▸ Given records
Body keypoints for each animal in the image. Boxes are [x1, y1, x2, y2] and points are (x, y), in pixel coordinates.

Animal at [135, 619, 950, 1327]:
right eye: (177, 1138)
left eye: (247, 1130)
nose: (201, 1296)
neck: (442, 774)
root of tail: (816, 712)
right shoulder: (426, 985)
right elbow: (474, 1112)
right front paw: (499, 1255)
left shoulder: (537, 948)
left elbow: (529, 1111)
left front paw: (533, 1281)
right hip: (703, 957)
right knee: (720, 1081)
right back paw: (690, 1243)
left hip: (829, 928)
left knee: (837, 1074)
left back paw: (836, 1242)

▸ Problem to solve
Each entry above is to be copied out exactly.

▸ Task solution
Body keypoints for each animal in the image. Boxes are [x1, y1, x2, y2] and points are (x, y), in pixel coordinates.

Animal at [135, 619, 950, 1327]:
right eye: (177, 1138)
left eye: (247, 1130)
nose: (201, 1296)
neck: (442, 774)
root of tail: (816, 712)
right shoulder: (426, 985)
right elbow: (474, 1112)
right front paw: (499, 1255)
left shoulder: (537, 948)
left elbow: (529, 1111)
left front paw: (533, 1281)
right hip: (703, 957)
right knee: (720, 1081)
right back paw: (690, 1243)
left hip: (829, 928)
left knee: (837, 1074)
left back paw: (836, 1242)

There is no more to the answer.